AWS EKS clusters have an OIDC issuer URL which can give their pods an identity which in turn can be enabled to perform specific tasks in the AWS API.
GitHub Actions use GitHub OIDC Identity Provider to retrieve an Identity Token which is unique to the job where it is generated in. This makes it possible to perform e.g. CI/CD tasks on third party services which support OIDC and trust the GitHub Identity Provider through OpenID Connect Federation.

OIDC workflow

Both work in the same way where the system which manages an entity (pods, jobs, etc.) generates an OIDC ID token which is signed by the OIDC IDP of the system and hands this token to this workload. If a third party system established a trust relationship with the OIDC IDP the workload then can take this ID token and perform an OIDC token exchange in order to get an access token which can be used to perform authenticated and authorized actions on the target service.

ID tokens are JSON Web Tokens (JWT) where it’s JSON payload is signed by the private signing keys if the OIDC issuer. The payload of an ID token is a simple JSON dict where the keys are called claims.
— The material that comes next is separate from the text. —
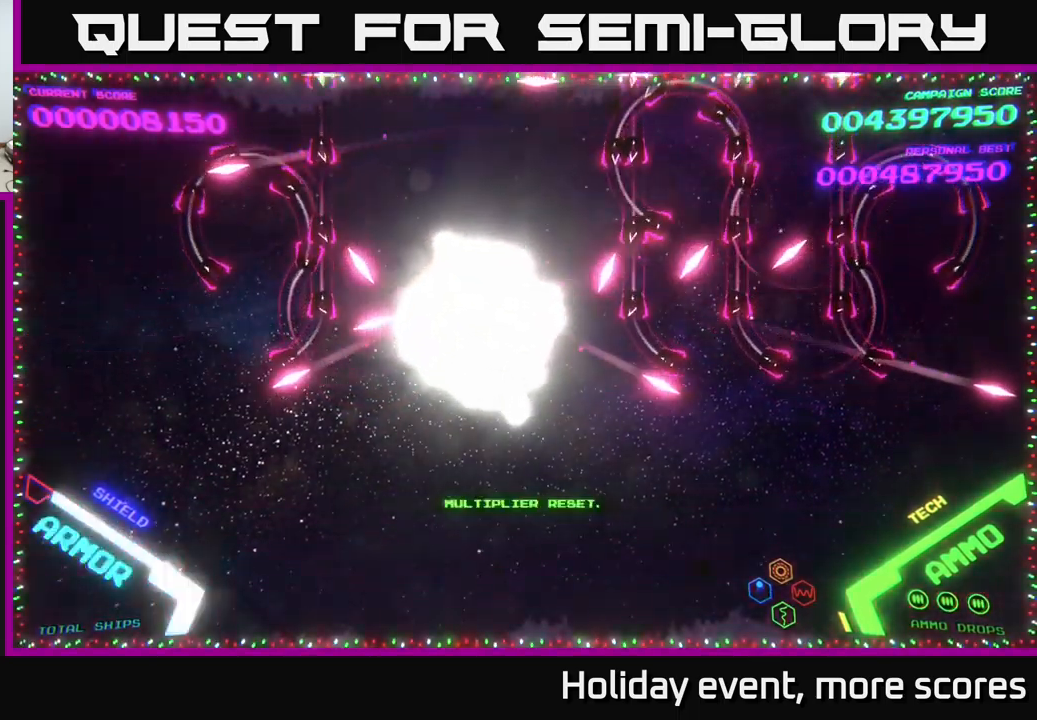
{"buttons": [], "left_stick": "center", "right_stick": "center", "events": [[50, "left_stick", "up-right"], [200, "left_stick", "center"]]}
A minimal JWT token contains the following claims:

iss: Identifier of the issuer, usually the root URL of the endpoints it serves
sub: Subject identifier (e.g. user name, unique identifier of a workload, …)
aud: Identifier of the target service
exp: Expiration timestamp of the ID token
iat: Issue timestamp of the ID token

{
   "exp": 1631700395,
   "iat": 1631696795,
   "idp": "default",
   "iss": "https://oidc.example.org",
   "sub": "example-subject",
   "some": "thing",
   "also-lists": [
      "are",
      "possible"
   ]
}

When a third party service needs to validate such an ID token it first queries the .well-known/openid-configuration endpoint of the OIDC issuer.

This endpoint returns a JSON document which can have many details but for just the OIDC issuer use case needed here this is what’s required in there:

{
  "issuer": "https://zuul.example.org",
  "jwks_uri": "https://zuul.example.org/jwks/keys",
  "claims_supported": [
    "aud",
    "iat",
    "iss",
    "name",
    "sub",
    "custom"
  ],
  "response_types_supported": [
    "id_token"
  ],
  "id_token_signing_alg_values_supported": [
    "RS256"
  ],
  "subject_types_supported": [
    "public"
  ]
}

The second endpoint required is the jwks_uri which publishes the public keys of the signing keys as a JSON Web Key Store which the third party service can download and use to validate the ID token. This will be a small set of keys for the system overall as there is no need for per tenant keys. This document contains a list of keys which are referred as kid in the JWT header part:

{
  "keys": [
    {
      "kty": "RSA",
      "use": "sig",
      "kid": "key-2024-03-13",
      "alg": "RS256",
      "n": "0PFnE176zgqtm56ZNjv(...)VJ4Gk4m9Cf38Ios",
      "e": "AQAB"
    }
  ]
}

Job Configuration

Since this ID tokens need to be kept secret as well we can use Zuul’s standard secrets handling mechanisms.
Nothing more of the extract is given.